--- INFORMATION ---

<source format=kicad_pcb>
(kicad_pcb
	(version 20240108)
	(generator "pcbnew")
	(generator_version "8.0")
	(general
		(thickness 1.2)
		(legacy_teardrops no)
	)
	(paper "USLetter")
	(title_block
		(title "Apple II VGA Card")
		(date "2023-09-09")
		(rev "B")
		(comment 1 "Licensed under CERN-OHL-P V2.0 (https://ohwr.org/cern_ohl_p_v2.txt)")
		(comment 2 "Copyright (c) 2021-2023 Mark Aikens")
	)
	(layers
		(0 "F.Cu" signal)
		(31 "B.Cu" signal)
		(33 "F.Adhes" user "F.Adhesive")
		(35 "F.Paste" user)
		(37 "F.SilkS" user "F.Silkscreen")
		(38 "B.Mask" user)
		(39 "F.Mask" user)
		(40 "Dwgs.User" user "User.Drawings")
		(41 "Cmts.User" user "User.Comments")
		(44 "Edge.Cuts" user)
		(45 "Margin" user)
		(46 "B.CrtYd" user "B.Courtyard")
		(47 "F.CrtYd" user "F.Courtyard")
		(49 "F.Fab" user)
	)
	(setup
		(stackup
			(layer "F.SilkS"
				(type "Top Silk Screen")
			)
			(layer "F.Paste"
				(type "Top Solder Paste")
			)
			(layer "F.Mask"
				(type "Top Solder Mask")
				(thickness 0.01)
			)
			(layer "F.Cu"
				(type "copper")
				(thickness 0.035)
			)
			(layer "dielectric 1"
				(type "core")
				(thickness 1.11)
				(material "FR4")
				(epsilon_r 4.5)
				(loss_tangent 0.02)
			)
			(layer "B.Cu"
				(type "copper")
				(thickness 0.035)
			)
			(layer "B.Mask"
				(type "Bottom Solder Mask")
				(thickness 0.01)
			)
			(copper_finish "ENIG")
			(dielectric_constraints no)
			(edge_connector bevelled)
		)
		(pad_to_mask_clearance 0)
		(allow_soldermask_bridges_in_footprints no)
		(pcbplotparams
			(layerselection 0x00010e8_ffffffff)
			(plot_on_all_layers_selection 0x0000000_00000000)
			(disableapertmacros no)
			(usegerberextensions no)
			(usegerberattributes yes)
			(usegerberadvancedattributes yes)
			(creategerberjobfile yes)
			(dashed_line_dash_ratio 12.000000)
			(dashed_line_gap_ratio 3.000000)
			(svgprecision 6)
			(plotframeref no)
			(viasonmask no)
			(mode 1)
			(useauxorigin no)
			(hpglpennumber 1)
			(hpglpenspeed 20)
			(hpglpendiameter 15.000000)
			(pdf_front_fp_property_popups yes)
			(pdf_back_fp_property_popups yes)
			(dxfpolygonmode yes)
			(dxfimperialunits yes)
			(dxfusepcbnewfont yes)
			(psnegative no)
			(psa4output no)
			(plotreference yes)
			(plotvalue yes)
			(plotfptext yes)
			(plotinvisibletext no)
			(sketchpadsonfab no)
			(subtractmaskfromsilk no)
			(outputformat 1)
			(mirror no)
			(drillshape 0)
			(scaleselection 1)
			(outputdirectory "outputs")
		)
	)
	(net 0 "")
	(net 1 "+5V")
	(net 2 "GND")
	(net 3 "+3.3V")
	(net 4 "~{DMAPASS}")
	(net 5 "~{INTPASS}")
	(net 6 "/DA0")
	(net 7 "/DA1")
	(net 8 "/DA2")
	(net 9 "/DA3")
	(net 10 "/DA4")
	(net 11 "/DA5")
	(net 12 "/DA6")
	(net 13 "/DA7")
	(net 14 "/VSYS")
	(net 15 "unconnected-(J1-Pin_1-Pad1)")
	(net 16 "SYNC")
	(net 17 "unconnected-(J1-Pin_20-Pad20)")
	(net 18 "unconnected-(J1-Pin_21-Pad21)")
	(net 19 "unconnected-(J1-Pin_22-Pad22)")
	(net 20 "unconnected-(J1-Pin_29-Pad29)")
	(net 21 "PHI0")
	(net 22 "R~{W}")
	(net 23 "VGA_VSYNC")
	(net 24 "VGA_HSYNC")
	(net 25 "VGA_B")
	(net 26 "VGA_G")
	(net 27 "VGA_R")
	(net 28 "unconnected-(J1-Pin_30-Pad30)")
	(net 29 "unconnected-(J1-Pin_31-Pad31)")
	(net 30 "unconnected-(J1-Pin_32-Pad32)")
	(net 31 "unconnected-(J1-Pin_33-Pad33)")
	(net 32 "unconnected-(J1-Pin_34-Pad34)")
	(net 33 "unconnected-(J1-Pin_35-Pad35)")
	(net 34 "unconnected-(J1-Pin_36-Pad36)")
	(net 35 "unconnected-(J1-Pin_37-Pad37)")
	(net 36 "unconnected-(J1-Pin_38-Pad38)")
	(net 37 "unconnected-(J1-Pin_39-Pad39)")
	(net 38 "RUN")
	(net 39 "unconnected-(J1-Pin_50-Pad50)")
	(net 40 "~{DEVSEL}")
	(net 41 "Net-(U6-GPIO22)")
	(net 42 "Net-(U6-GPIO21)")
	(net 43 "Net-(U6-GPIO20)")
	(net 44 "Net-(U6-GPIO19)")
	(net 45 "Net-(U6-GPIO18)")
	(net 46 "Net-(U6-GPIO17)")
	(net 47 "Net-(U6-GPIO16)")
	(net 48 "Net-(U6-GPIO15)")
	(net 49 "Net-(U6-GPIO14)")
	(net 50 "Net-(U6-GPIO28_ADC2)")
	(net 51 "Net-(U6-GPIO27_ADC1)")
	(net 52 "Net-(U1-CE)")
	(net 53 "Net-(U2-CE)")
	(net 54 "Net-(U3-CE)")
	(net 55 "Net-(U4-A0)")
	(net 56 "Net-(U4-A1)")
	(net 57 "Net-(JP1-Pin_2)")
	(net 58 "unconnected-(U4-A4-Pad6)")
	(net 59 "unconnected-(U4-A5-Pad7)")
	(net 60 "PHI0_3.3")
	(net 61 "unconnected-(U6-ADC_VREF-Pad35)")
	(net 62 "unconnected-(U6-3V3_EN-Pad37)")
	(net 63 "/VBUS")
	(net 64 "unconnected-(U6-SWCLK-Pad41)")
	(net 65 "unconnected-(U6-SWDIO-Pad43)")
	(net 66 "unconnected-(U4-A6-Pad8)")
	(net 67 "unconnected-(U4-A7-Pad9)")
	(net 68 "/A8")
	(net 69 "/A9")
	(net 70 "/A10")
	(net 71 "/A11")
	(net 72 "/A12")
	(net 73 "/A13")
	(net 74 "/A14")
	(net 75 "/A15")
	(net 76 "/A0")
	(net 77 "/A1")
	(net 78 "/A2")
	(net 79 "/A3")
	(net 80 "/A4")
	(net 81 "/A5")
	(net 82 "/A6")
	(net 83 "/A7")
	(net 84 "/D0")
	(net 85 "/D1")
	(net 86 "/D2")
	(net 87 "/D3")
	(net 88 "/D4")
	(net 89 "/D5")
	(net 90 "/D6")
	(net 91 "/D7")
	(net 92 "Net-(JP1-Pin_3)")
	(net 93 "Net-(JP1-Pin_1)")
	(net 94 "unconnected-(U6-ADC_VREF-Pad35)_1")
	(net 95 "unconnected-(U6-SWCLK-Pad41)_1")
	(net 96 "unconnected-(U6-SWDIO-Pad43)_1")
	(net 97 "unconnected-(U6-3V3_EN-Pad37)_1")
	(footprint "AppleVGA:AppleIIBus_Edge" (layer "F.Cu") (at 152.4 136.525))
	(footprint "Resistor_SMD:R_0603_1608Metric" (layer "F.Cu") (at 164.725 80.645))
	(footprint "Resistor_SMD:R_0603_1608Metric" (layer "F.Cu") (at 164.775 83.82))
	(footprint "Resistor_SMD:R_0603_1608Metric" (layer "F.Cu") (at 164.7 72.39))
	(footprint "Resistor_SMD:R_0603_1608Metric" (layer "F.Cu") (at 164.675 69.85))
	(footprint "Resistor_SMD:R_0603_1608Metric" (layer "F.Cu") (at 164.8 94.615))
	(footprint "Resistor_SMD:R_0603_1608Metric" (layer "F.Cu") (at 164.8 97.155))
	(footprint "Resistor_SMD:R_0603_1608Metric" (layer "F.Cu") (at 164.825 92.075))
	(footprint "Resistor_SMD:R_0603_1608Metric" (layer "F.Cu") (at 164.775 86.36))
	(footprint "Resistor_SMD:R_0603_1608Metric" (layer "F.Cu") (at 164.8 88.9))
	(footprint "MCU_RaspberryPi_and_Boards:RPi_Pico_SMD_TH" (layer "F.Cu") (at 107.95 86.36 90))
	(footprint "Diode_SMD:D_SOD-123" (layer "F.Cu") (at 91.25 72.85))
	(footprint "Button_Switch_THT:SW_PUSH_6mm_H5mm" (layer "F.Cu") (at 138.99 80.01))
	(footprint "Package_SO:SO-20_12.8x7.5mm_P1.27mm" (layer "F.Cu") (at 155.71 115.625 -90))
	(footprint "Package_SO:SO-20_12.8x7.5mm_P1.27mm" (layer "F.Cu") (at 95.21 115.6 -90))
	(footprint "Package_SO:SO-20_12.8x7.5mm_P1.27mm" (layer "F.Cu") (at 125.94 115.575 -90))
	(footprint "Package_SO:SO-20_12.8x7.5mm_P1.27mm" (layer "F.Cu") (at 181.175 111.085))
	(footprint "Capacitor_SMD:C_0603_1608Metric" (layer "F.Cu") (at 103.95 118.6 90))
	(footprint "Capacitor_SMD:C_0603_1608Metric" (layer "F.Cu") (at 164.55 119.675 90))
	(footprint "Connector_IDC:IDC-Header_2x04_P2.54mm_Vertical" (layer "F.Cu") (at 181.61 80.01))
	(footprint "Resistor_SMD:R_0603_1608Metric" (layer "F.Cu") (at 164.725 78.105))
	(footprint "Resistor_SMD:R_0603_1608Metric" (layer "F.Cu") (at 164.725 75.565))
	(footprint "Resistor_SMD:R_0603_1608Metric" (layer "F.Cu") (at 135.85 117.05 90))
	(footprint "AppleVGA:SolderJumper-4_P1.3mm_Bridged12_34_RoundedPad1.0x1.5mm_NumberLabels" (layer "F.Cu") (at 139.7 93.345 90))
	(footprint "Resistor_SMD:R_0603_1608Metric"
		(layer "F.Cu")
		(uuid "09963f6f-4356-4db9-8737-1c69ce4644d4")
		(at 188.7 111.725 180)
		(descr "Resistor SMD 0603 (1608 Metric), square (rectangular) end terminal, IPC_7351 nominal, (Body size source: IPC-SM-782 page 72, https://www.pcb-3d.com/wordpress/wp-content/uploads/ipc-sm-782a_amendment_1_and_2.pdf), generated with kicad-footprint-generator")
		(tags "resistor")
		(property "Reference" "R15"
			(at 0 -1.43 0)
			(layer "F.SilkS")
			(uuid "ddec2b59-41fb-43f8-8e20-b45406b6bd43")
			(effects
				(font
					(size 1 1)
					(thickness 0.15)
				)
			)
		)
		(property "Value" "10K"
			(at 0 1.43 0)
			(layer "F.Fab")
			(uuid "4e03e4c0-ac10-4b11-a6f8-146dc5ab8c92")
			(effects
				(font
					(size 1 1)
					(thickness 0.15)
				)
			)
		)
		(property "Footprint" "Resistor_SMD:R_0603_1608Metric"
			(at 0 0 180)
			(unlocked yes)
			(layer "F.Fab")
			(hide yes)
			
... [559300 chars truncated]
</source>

---
--- INFORMATION ---

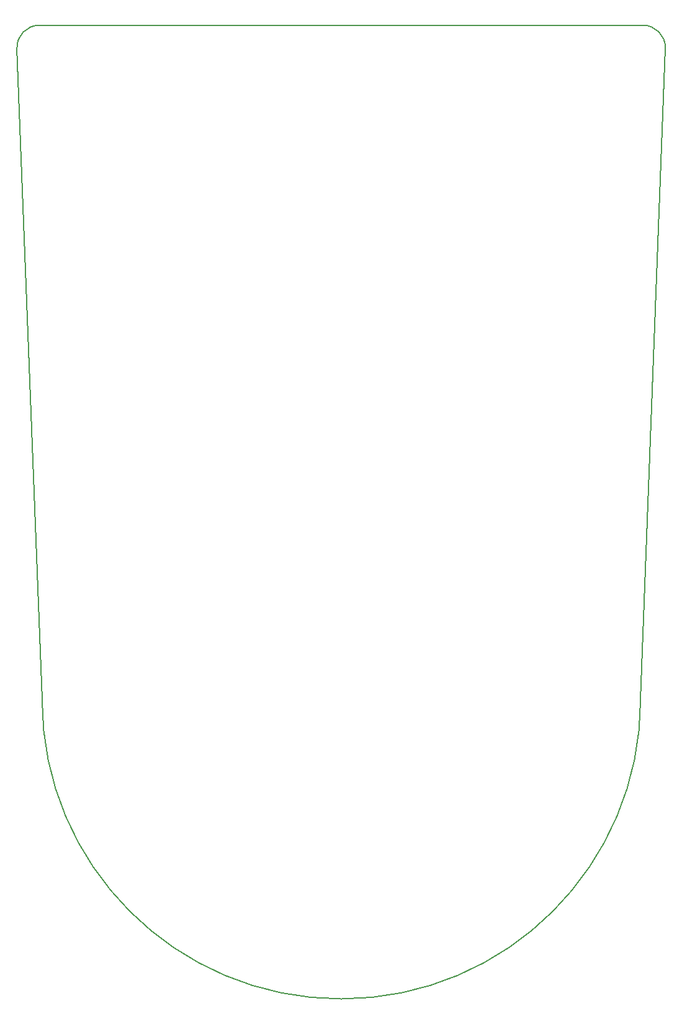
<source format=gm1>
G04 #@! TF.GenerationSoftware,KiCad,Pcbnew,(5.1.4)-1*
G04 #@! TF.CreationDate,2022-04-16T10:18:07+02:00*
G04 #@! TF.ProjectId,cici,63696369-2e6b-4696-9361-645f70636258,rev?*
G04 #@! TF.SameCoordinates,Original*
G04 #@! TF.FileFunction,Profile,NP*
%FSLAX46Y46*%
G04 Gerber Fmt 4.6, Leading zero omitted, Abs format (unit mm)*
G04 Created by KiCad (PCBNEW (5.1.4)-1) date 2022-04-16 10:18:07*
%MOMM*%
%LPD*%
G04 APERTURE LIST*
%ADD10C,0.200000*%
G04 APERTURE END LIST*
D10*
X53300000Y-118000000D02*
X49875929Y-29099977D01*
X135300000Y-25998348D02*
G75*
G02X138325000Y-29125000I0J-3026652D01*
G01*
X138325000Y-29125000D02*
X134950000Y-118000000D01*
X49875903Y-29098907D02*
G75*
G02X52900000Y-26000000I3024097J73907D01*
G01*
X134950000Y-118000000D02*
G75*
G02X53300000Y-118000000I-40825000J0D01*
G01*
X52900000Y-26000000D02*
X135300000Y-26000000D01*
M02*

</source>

---

EXERCISE BRIEF =>
Find the word "APERTURE" in the data and copy out each line where it turns up.

TASK ANSWER =>
G04 APERTURE LIST*
G04 APERTURE END LIST*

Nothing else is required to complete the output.